There had been no precise advance directive written, but the family members felt they knew the patient well, Hart says.
The pastoral care provider, in this case, a Roman Catholic nun, was able to help the family in a number of ways:
"While listening carefully and responding with respect to the family members expressing this belief, the pastoral care staff person shared that life is sacred in the eyes of God and the church, and that it is possible to provide support and comfort without extending life, and that this approach would seem appropriate and, in fact, a benefit," Hart explains.
The relieved family eventually was able to accept comfort care measures as not only a medically reasonable choice, but a morally acceptable one as well, he says.
The role of the hospital chaplain is not just to counsel patients and families and work with providers on individual patient issues, say both Hart and Jacobs. They also serve as a resource for providers and administrative staff as well.
"If I have a definite role here, it is to be a kind of sounding board for the staff. To have an atmosphere where people feel free to ask questions about different issues, and then to incorporate those values," says Hart.
Jacobs is frequently called by physicians and administrators to help them "talk through" difficult situations, she says.
"I have had several doctors say, Can you come talk to me about this patient?’" she explains. "Sometimes, it is just having someone else who knows what questions to ask. What do you think? Do you think she will be safe if discharged home? Can we ensure her safety? If there’s a way, let’s try that. If there isn’t a way, maybe the family needs to talk about admitting the person to a nursing home.’"
Many times it is simply a matter of helping the caregiver understand that they have done all that they can do for a patient, she adds.
"Particularly in cases at the end of life, physicians often feel as though there should be something more to do, that there might be something they are just not thinking of," she says. "Some-times, my function is just sitting with that doctor and saying, It really sounds like you’ve tried everything. I think you’ve done everything you can do.’"

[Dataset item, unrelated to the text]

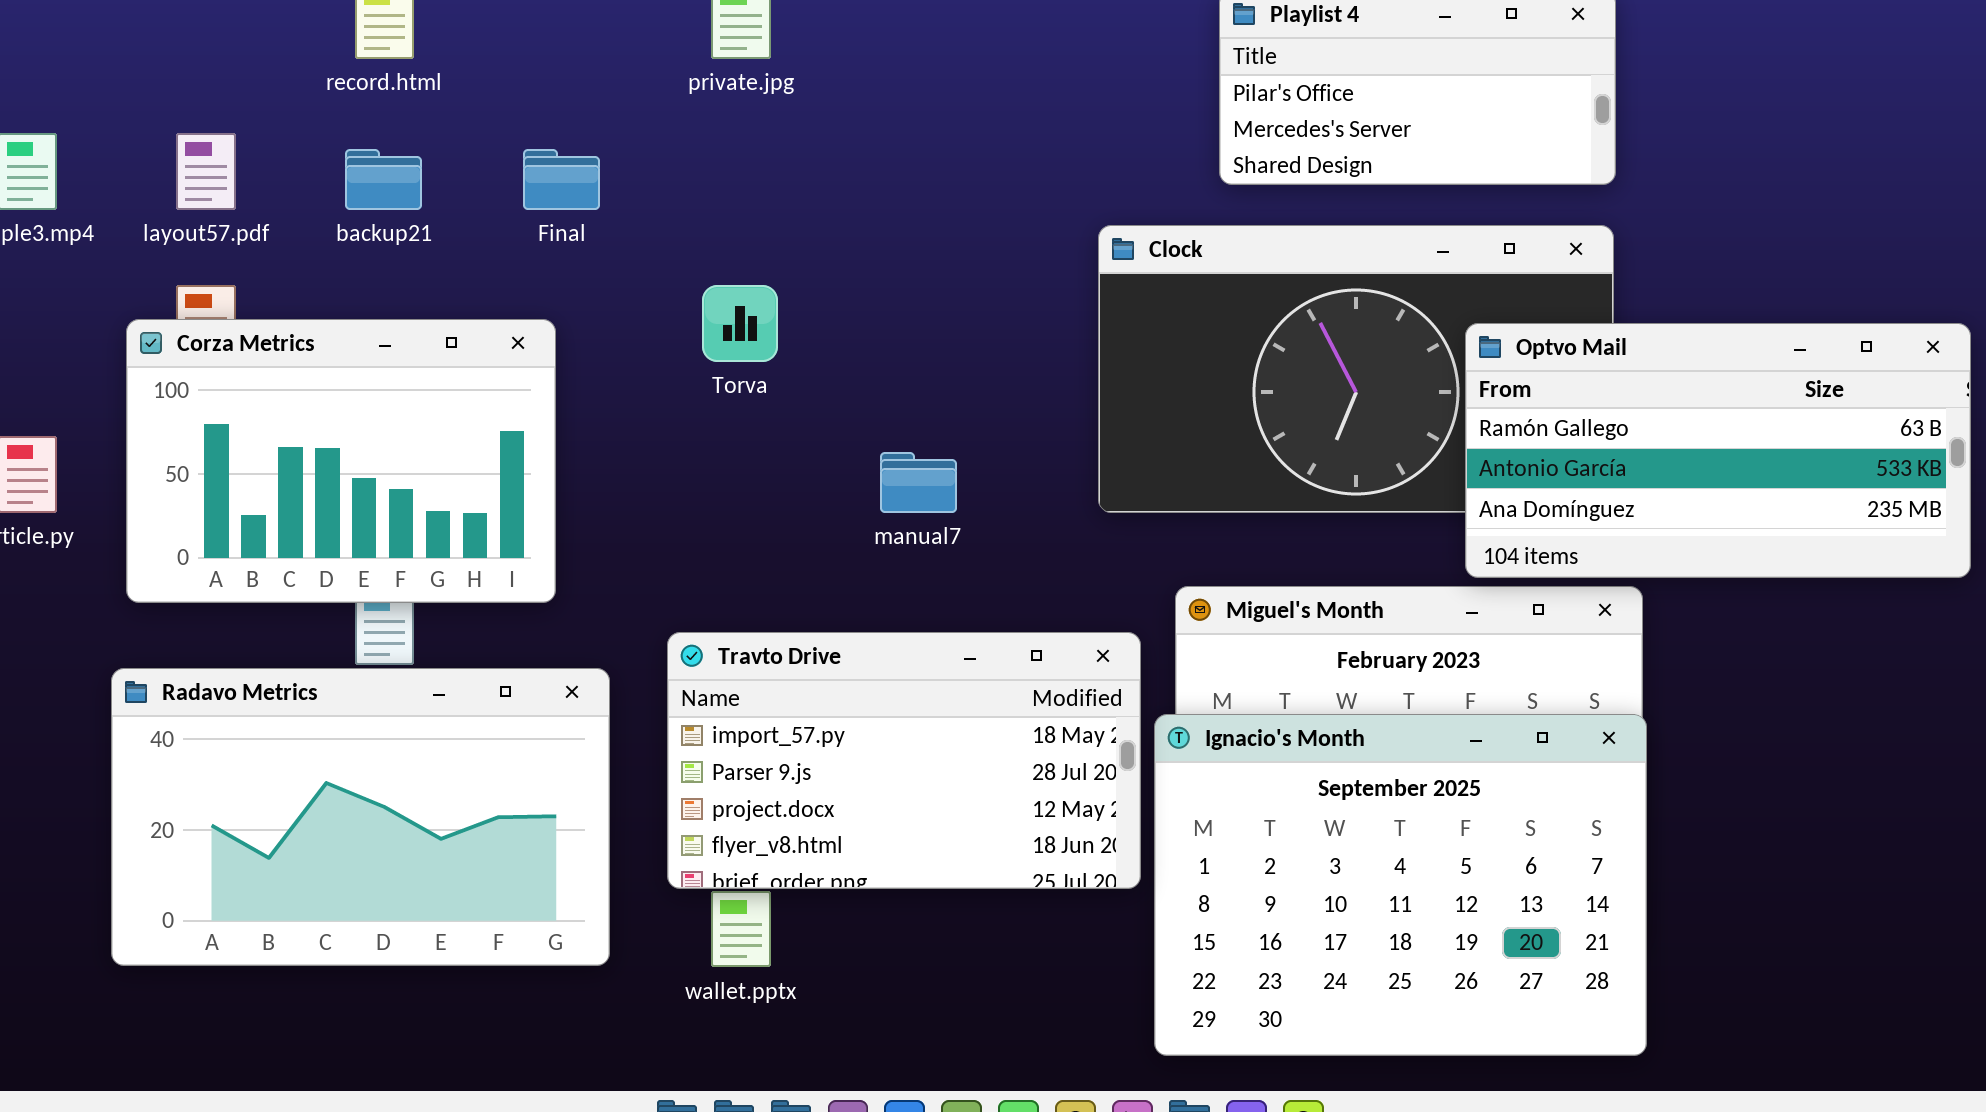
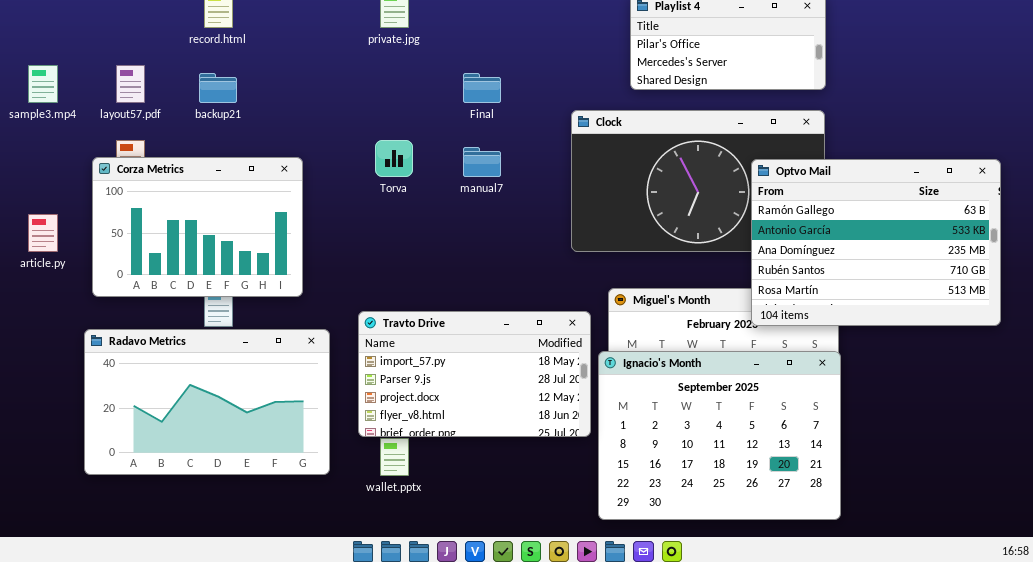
Final: [523,149,600,210] -> [463,73,501,103], moved
Optvo Mail: [1465,323,1971,578] -> [751,159,1001,326], resized
manual7: [880,452,957,513] -> [463,147,501,177], moved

Pastoral staff not only play a role in clinical ethical decision making, but also are starting to play a part in shaping a hospital’s organizational ethos as well, says Hart.
However, chaplains serving on organizational ethics committees and advising administrators on organizational issues is a role that requires careful examination, he believes.

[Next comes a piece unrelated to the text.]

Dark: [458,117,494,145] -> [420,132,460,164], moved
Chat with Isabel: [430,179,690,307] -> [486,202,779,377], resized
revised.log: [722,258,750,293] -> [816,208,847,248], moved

"It can become a very sensitive issue because, as a religious figure, you run the risk of blessing’ certain courses of action by your presence," he says. "You don’t want to end up being the mouthpiece of the organization. I don’t personally believe that ministers are more sacrosanct than anyone else, but people tend to project certain values and beliefs on to them."
There is a perception among nonpastoral providers and administrative staff that clergy often have an "anti-business" bias, and that feeling is not always unfounded, he adds.
The atmosphere at most seminaries, academic institutions, and religious institutions tends to discount concerns about financial viability and may lead people to, indeed, have an anti-business bias, he says. "It can be a problem for people who have not been exposed to nor associated with people who have a different set of cultural norms and values."
Pastoral staff must determine whether or not they can overcome these obstacles to provide a valuable perspective to those shaping the hospital’s future, he says.
"They must decide whether they have a well-developed, articulate outlook and philosophy suited for involvement in major institutional decision making and can avoid simply vacillating between passivity and outrage in the face of perceived organizational and system dysfunction," he says.
If they can, pastoral providers can provide a vital perspective and resource for shaping organizational ethical decision making as well as clinical situations, he says.